His intention is to get the word out about the change to digital television and to offer help with information and presentations.
Those who are not prepared for the change could be without television signals--those who receive their broadcasts using antennae on televisions that are not equipped with digital tuners.
People who receive their television programming from cable and satellite services will not be affected.
Millions of $40 coupons are available that can be used for analog-to-digital converters that will work with existing television sets. To receive the $40 coupon you must call (888) DTV-2009 or sign up online at www.dtv.gov
Each household can get up to two coupons, but only one per television can be used. Converters will receive digital broadcasts over-the-air and convert them to a format that allows an analog television to display.
The converters cost between $40 and $70 and are available in many retail stores.
The change has been in the works for several years and came about because the Federal Communications Commission (FCC) wants to free broadcast space for emergency radio and other forms of wireless communication.
In 1996 the U.S. Congress authorized the distribution of an additional broadcast channel to each television broadcaster to introduce digital television. At the same time they could continue to use their current analog equipment to broadcast.
The idea is to improve sound and picture quality and to free parts of the broadcast spectrum for public safety.
Digital television (DTV) is a new type of broadcasting technology that turns a television picture and sound into data bits which allows more information to be transmitted faster and with better quality.

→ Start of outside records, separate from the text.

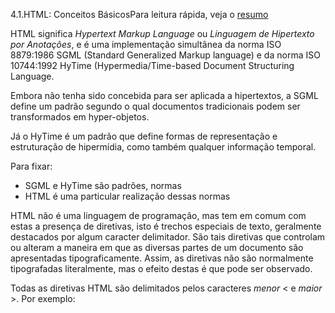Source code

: 4.1.HTML: Conceitos BásicosPara leitura rápida, veja o [resumo](https://www.dm.ufscar.br/~waldeck/curso/html/html/basico.html#resumo)

HTML significa *Hypertext Markup Language* ou *Linguagem de Hipertexto por Anotações*, e é uma implementação simultânea da norma ISO 8879:1986 SGML (Standard Generalized Markup language) e da norma ISO 10744:1992 HyTime (Hypermedia/Time-based Document Structuring Language.

Embora não tenha sido concebida para ser aplicada a hipertextos, a SGML define um padrão segundo o qual documentos tradicionais podem ser transformados em hyper-objetos.

Já o HyTime é um padrão que define formas de representação e estruturação de hipermídia, como também qualquer informação temporal.

Para fixar:

- SGML e HyTime são padrões, normas
- HTML é uma particular realização dessas normas

HTML não é uma linguagem de programação, mas tem em comum com estas a presença de diretivas, isto é trechos especiais de texto, geralmente destacados por algum caracter delimitador. São tais diretivas que controlam ou alteram a maneira em que as diversas partes de um documento são apresentadas tipograficamente. Assim, as diretivas não são normalmente tipografadas literalmente, mas o efeito destas é que pode ser observado.

Todas as diretivas HTML são delimitados pelos caracteres *menor* < e *maior* >. Por exemplo:

<TITLE>, <HEAD>, <P>, <BR>, etc.

A diretiva do HTML não é sensível ao tipo de caixa, isto é, tanto pode ser escrita tanto em maiúsculas como em minúsculas, ou em qualquer combinação de ambas. Por exemplo:

<Title>, <HeAd>, <P>, <br>, etc.
são diretivas interpretadas da mesma maneira que as listadas acima.

Numa diretiva, não deve haver espaço em branco nem quebra de linha entre o sinal de menor < e o nome da diretiva. Por exemplo, as seguintes codificações não são permititas:

< TITLE>,
<    HEAD>,
<
P>

Uma diretiva não é visualizada literalmente, mas é identificada e adequadamente interpretada pelo programa navegador a fim de produzir algum efeito visual ou de estrutura lógicamente o documento hipertexto. Qualquer outra informação que não seja um diretiva, deve ser um texto, consistindo do conteúdo do documento.

Exemplo:
<P> Este parágrafo ...

Um fato importante sobre HTML é que ao contrário do que acontece com editores de texto convencionais, o programador não tem controle sobre o efeito final do documento. Este pode variar, de acordo com as condições estabelecidas pelo usuário final no programa navegador. Por exemplo:

- dimensões da área de visualização.
- escolha dos fontes tipográficos
- nível de HTML suportado
- versão e marca do programa navegador
- limitações de dispositivos (hardware e software)

A preocupação principal dos desenvolvedores do HTML era a de permitir transportar a estrutura lógica e o conteúdo de documentos através de diferêntes *plataformas* (conjunto consistindo de computador, sistema operacional e programa de suporte utilizado) de computadores. A vantagem desta escolha é formar os documentos aceitáveis ao máximo número de indivíduos quanto possível.



| [![img](https://www.dm.ufscar.br/~waldeck/curso/html/anterior.gif)](https://www.dm.ufscar.br/~waldeck/curso/html/internet/navegar.html) | [![img](https://www.dm.ufscar.br/~waldeck/curso/html/indice.gif)](https://www.dm.ufscar.br/~waldeck/curso/html/default.html) | [![img](https://www.dm.ufscar.br/~waldeck/curso/html/proximo.gif)](https://www.dm.ufscar.br/~waldeck/curso/html/html/nivel1.html) |
| ------------------------------------------------------------ | ------------------------------------------------------------ | ------------------------------------------------------------ |
|                                                              |                                                              |                                                              |



------

Resumo

O HTML (*Hypertext Markup Language* ou *Linguagem de Hipertexto por Anotações*) é uma implementação das normas ISO 8879:1986 SGML (Standard Generalized Markup language) e ISO 10744:1992 HyTime (Hypermedia/Time-based Document Structuring Language).

Todas as diretivas HTML (que não são sensíveis ao tipo de caixa, isto é, maiusculas e minúsculas são idênticas) são delimitados pelos caracteres *menor* < e *maior* > e, é interpretada pelo programa navegador a fim de produzir algum efeito visual ou de estrutura lógica do documento hipertexto. Qualquer outra informação que não seja um diretiva, deve ser um texto. Alguns exemplos de diretivas são: <TITLE>, <HEAD>, <P>, etc.

O programador de HTML não tem controle sobre o efeito final do documento. Este pode variar, de acordo com as configurações do navegador, tais como:

- dimensões da área de visualização.
- escolha dos fontes tipográficos
- nível de HTML suportado
- versão e marca do programa navegador
- limitações de dispositivos (hardware e software)

A preocupação principal dos desenvolvedores do HTML era transportar a estrutura lógica e o conteúdo de documentos através de diferêntes *plataformas* de computadores. Desta forma, os documentos torna aceitáveis ao máximo número de indivíduos quanto possível.



| [![img](https://www.dm.ufscar.br/~waldeck/curso/html/principal.gif)](https://www.dm.ufscar.br/~waldeck/curso/html/html/basico.html#principal) | [![img](https://www.dm.ufscar.br/~waldeck/curso/html/anterior.gif)](https://www.dm.ufscar.br/~waldeck/curso/html/internet/navegar.html) | [![img](https://www.dm.ufscar.br/~waldeck/curso/html/indice.gif)](https://www.dm.ufscar.br/~waldeck/curso/html/default.html) | [![img](https://www.dm.ufscar.br/~waldeck/curso/html/proximo.gif)](https://www.dm.ufscar.br/~waldeck/curso/html/html/nivel1.html) |
| ------------------------------------------------------------ | ------------------------------------------------------------ | ------------------------------------------------------------ | ------------------------------------------------------------ |
|                                                              |                                                              |                                                              |                                                              |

DTV allows the same number of stations to broadcast using fewer total channels. It is a more flexible and efficient technology than the current analog system.
DTV allows high definition (sharper picture) as well as multi-casting, which is providing several streams of information on one broadcast channel.
Those with cable or satellite television already have the equipment to receive these multicasts. Only those who use antennae should need to upgrade, and, not necessarily to a new television. Simply buying a converter box should work.